• Goal of the exercise: Print the entries once more, unchanged.

(Dataset items)
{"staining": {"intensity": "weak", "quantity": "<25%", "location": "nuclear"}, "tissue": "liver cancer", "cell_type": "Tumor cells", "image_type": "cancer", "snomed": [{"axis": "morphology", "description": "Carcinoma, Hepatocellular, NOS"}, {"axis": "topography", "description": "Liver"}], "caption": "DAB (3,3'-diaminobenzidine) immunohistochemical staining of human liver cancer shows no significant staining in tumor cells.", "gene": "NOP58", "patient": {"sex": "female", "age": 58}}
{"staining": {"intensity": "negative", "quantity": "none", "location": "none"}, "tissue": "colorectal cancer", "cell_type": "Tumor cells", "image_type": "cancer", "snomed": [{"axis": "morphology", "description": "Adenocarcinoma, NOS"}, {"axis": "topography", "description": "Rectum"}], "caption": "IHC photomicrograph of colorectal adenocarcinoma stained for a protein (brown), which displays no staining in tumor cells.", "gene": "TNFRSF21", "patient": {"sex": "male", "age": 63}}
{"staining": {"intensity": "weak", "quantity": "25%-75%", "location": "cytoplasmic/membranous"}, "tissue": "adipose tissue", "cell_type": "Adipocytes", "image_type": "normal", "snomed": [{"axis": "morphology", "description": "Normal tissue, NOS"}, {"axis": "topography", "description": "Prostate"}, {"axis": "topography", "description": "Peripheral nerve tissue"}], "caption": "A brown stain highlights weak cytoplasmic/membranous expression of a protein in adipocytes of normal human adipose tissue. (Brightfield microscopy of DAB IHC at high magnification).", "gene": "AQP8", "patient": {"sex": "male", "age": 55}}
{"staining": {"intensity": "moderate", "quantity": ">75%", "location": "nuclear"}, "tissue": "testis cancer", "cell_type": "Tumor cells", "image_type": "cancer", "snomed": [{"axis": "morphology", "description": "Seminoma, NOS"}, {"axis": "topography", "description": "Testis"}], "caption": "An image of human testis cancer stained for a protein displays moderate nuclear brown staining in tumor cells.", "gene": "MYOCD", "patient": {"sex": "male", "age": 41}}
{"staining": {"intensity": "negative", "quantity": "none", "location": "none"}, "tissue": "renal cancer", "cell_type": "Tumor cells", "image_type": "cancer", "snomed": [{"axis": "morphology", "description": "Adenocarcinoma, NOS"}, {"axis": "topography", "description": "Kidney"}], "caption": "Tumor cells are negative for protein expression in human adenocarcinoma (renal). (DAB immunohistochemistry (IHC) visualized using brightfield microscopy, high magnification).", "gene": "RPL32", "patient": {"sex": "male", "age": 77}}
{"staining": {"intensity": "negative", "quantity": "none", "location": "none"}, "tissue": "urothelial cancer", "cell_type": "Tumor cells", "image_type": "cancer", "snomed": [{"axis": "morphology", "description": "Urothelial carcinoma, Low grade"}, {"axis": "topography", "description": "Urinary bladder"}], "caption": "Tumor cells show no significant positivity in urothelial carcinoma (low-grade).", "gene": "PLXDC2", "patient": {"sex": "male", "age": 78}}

• Solution for this exercise:
{"staining": {"intensity": "weak", "quantity": "<25%", "location": "nuclear"}, "tissue": "liver cancer", "cell_type": "Tumor cells", "image_type": "cancer", "snomed": [{"axis": "morphology", "description": "Carcinoma, Hepatocellular, NOS"}, {"axis": "topography", "description": "Liver"}], "caption": "DAB (3,3'-diaminobenzidine) immunohistochemical staining of human liver cancer shows no significant staining in tumor cells.", "gene": "NOP58", "patient": {"sex": "female", "age": 58}}
{"staining": {"intensity": "negative", "quantity": "none", "location": "none"}, "tissue": "colorectal cancer", "cell_type": "Tumor cells", "image_type": "cancer", "snomed": [{"axis": "morphology", "description": "Adenocarcinoma, NOS"}, {"axis": "topography", "description": "Rectum"}], "caption": "IHC photomicrograph of colorectal adenocarcinoma stained for a protein (brown), which displays no staining in tumor cells.", "gene": "TNFRSF21", "patient": {"sex": "male", "age": 63}}
{"staining": {"intensity": "weak", "quantity": "25%-75%", "location": "cytoplasmic/membranous"}, "tissue": "adipose tissue", "cell_type": "Adipocytes", "image_type": "normal", "snomed": [{"axis": "morphology", "description": "Normal tissue, NOS"}, {"axis": "topography", "description": "Prostate"}, {"axis": "topography", "description": "Peripheral nerve tissue"}], "caption": "A brown stain highlights weak cytoplasmic/membranous expression of a protein in adipocytes of normal human adipose tissue. (Brightfield microscopy of DAB IHC at high magnification).", "gene": "AQP8", "patient": {"sex": "male", "age": 55}}
{"staining": {"intensity": "moderate", "quantity": ">75%", "location": "nuclear"}, "tissue": "testis cancer", "cell_type": "Tumor cells", "image_type": "cancer", "snomed": [{"axis": "morphology", "description": "Seminoma, NOS"}, {"axis": "topography", "description": "Testis"}], "caption": "An image of human testis cancer stained for a protein displays moderate nuclear brown staining in tumor cells.", "gene": "MYOCD", "patient": {"sex": "male", "age": 41}}
{"staining": {"intensity": "negative", "quantity": "none", "location": "none"}, "tissue": "renal cancer", "cell_type": "Tumor cells", "image_type": "cancer", "snomed": [{"axis": "morphology", "description": "Adenocarcinoma, NOS"}, {"axis": "topography", "description": "Kidney"}], "caption": "Tumor cells are negative for protein expression in human adenocarcinoma (renal). (DAB immunohistochemistry (IHC) visualized using brightfield microscopy, high magnification).", "gene": "RPL32", "patient": {"sex": "male", "age": 77}}
{"staining": {"intensity": "negative", "quantity": "none", "location": "none"}, "tissue": "urothelial cancer", "cell_type": "Tumor cells", "image_type": "cancer", "snomed": [{"axis": "morphology", "description": "Urothelial carcinoma, Low grade"}, {"axis": "topography", "description": "Urinary bladder"}], "caption": "Tumor cells show no significant positivity in urothelial carcinoma (low-grade).", "gene": "PLXDC2", "patient": {"sex": "male", "age": 78}}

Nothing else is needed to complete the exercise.